Mat Oxley wrote a fascinating article comparing an F1 car and a MotoGP bike on a circuit, but how would the Force India compare with the Monster Tech 3 MotoGP bike around the Isle of Man Mountain Course?

Would it be Forces for courses?

Terry Hunter, Chiddingly, East Sussex

Let the spectators spectate

Sir,

I was horrified at the story on this year’s trouble with the British Grand Prix. The positive comments were of course from the people who got into the race. Anyone who loves racing can tolerate quite a bit of discomfort, but we need to be able to get to the track first. The Daytona 500 and Indianapolis 500 typically get about 250,000 to 300,000 spectators without such problems, so it is possible.

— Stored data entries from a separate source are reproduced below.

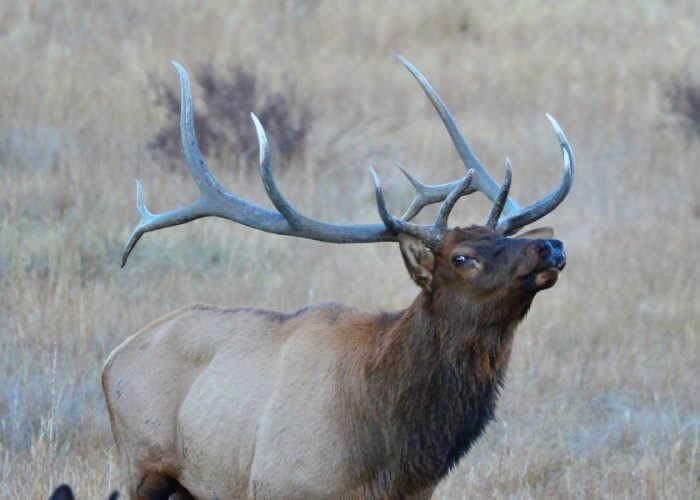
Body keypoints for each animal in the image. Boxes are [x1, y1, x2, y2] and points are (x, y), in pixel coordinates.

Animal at [103, 56, 574, 499]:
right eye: (462, 257)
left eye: (502, 237)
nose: (550, 246)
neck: (388, 456)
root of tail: (111, 361)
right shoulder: (280, 484)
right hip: (142, 467)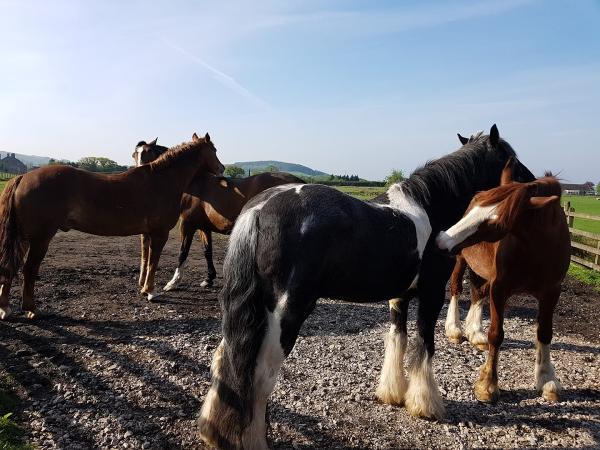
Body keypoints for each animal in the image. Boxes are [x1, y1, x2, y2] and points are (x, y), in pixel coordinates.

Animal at [0, 132, 224, 318]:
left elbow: (146, 260)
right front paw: (151, 292)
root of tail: (22, 177)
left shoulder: (148, 234)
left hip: (23, 237)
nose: (222, 169)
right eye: (214, 150)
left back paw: (6, 308)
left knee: (10, 266)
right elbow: (153, 262)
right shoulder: (160, 234)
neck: (162, 180)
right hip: (40, 238)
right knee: (28, 269)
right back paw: (32, 309)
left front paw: (144, 289)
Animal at [132, 137, 304, 290]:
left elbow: (183, 252)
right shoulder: (203, 227)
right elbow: (207, 251)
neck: (195, 184)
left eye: (147, 152)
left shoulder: (187, 225)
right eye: (134, 155)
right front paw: (208, 279)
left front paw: (173, 282)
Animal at [198, 124, 536, 450]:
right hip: (285, 315)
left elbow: (397, 340)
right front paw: (425, 405)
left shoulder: (399, 297)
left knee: (226, 360)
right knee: (258, 374)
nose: (533, 183)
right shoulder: (431, 294)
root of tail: (259, 210)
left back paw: (214, 432)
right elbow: (424, 345)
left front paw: (393, 394)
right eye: (511, 158)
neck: (430, 206)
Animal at [436, 159, 568, 404]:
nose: (441, 239)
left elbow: (544, 333)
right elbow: (496, 334)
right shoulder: (500, 288)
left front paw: (546, 378)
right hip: (461, 259)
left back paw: (475, 332)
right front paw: (488, 385)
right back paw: (455, 329)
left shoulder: (551, 292)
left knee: (478, 293)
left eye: (497, 223)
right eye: (476, 202)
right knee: (457, 288)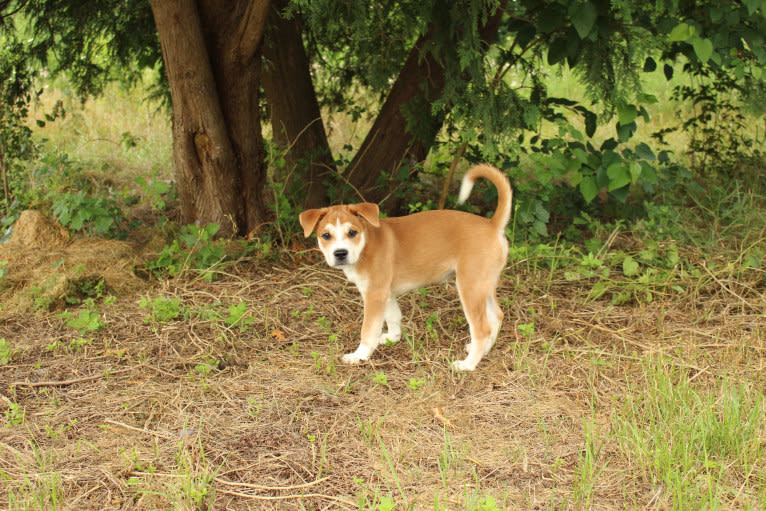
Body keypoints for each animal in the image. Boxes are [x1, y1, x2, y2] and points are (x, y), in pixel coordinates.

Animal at [298, 166, 510, 370]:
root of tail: (492, 225)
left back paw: (468, 364)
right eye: (326, 235)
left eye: (352, 232)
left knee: (482, 329)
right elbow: (393, 316)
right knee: (497, 316)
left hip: (470, 287)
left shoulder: (375, 294)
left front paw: (360, 355)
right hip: (484, 286)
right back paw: (483, 351)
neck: (366, 244)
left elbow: (368, 330)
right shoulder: (386, 292)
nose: (340, 253)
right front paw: (392, 338)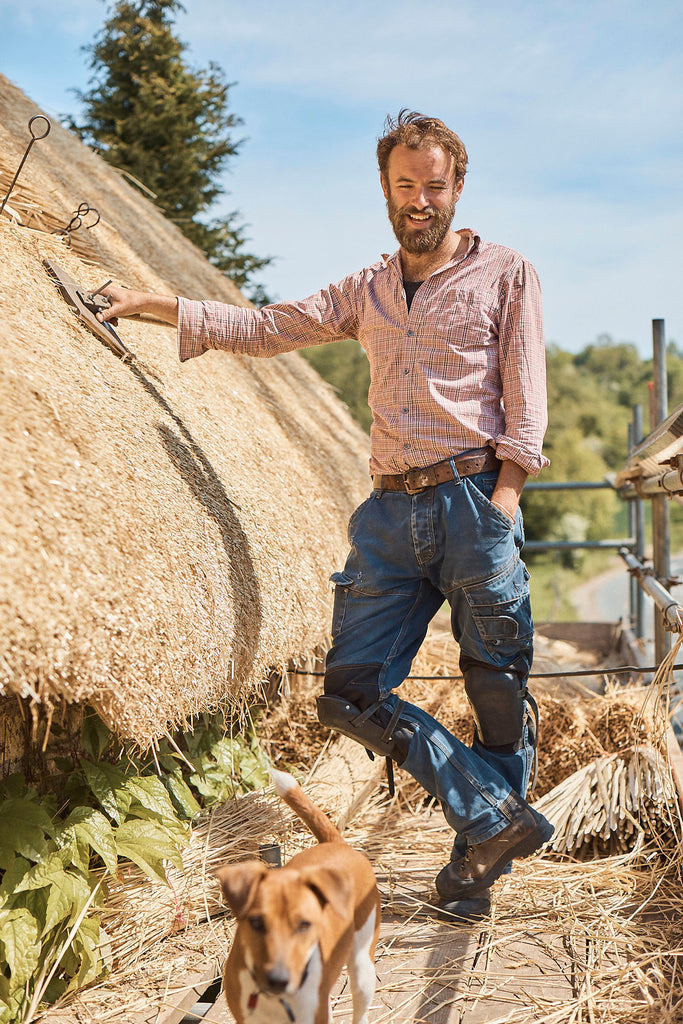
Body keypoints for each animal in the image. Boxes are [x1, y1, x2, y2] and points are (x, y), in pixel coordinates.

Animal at [216, 770, 382, 1024]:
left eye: (305, 925)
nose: (278, 979)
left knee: (360, 1010)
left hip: (363, 966)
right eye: (256, 922)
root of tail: (337, 844)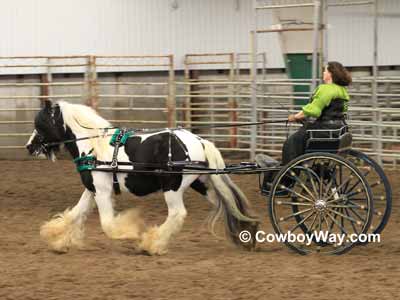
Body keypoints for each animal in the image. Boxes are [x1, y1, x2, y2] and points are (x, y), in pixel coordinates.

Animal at [27, 101, 260, 255]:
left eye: (40, 123)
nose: (29, 146)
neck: (93, 146)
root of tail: (200, 141)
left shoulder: (102, 191)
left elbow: (108, 224)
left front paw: (132, 233)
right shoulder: (92, 190)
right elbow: (76, 214)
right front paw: (57, 238)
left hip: (172, 187)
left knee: (177, 213)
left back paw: (152, 243)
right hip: (203, 184)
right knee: (226, 202)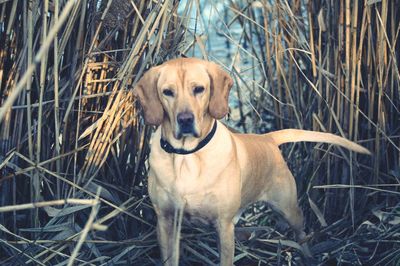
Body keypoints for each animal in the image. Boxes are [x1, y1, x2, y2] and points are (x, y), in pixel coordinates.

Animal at [133, 57, 370, 264]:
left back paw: (307, 255)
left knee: (300, 232)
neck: (186, 156)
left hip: (289, 207)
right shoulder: (165, 222)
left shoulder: (224, 225)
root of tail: (268, 138)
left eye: (199, 89)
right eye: (168, 92)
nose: (185, 120)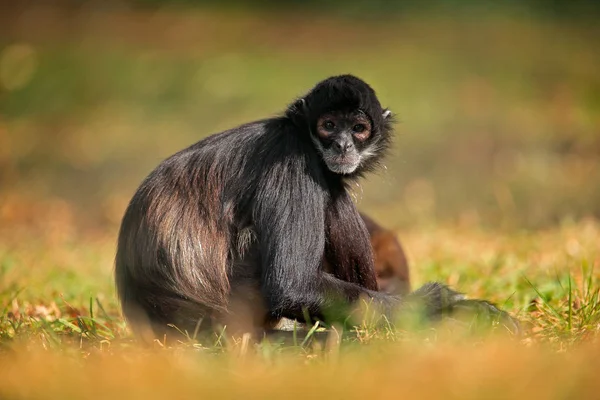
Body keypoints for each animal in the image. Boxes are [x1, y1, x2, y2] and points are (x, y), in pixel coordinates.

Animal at [115, 75, 516, 340]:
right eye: (328, 126)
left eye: (358, 128)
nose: (341, 145)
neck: (296, 132)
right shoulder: (293, 159)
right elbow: (292, 286)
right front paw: (439, 306)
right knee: (333, 198)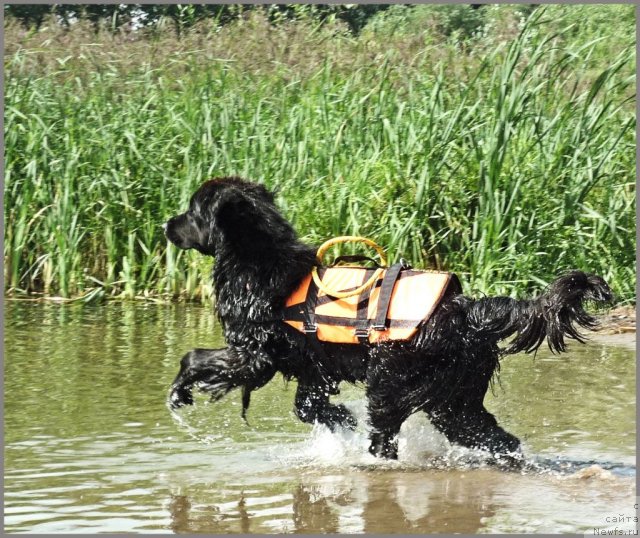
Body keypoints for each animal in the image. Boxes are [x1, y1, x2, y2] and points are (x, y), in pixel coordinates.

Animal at [162, 176, 612, 456]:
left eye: (192, 210)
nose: (167, 224)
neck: (257, 257)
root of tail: (463, 310)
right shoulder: (311, 366)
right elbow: (308, 405)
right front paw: (339, 419)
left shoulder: (253, 352)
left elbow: (195, 358)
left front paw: (179, 392)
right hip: (456, 400)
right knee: (498, 440)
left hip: (392, 382)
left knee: (386, 437)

Sadly, it appears Bernie and F1 cater to making money for themselves. The paying spectator is merely background colour for the television screen.

Bernie should attend the Rolex 24 at Daytona. There he would truly learn how to host an event and cater to race fans. For about $100 I was able to rest my bones on the fender of a Daytona Prototype and chat with David Donohue, shake hands with Jackie Stewart and say good luck to Justin Wilson.

Guess what such an experience does for my son? Yes, it makes him into the next generation of racing participant and spectator.

Demand this issue be resolved. Clearly there are lots of people who want to give Bernie and Silverstone their money, if they would only let them in.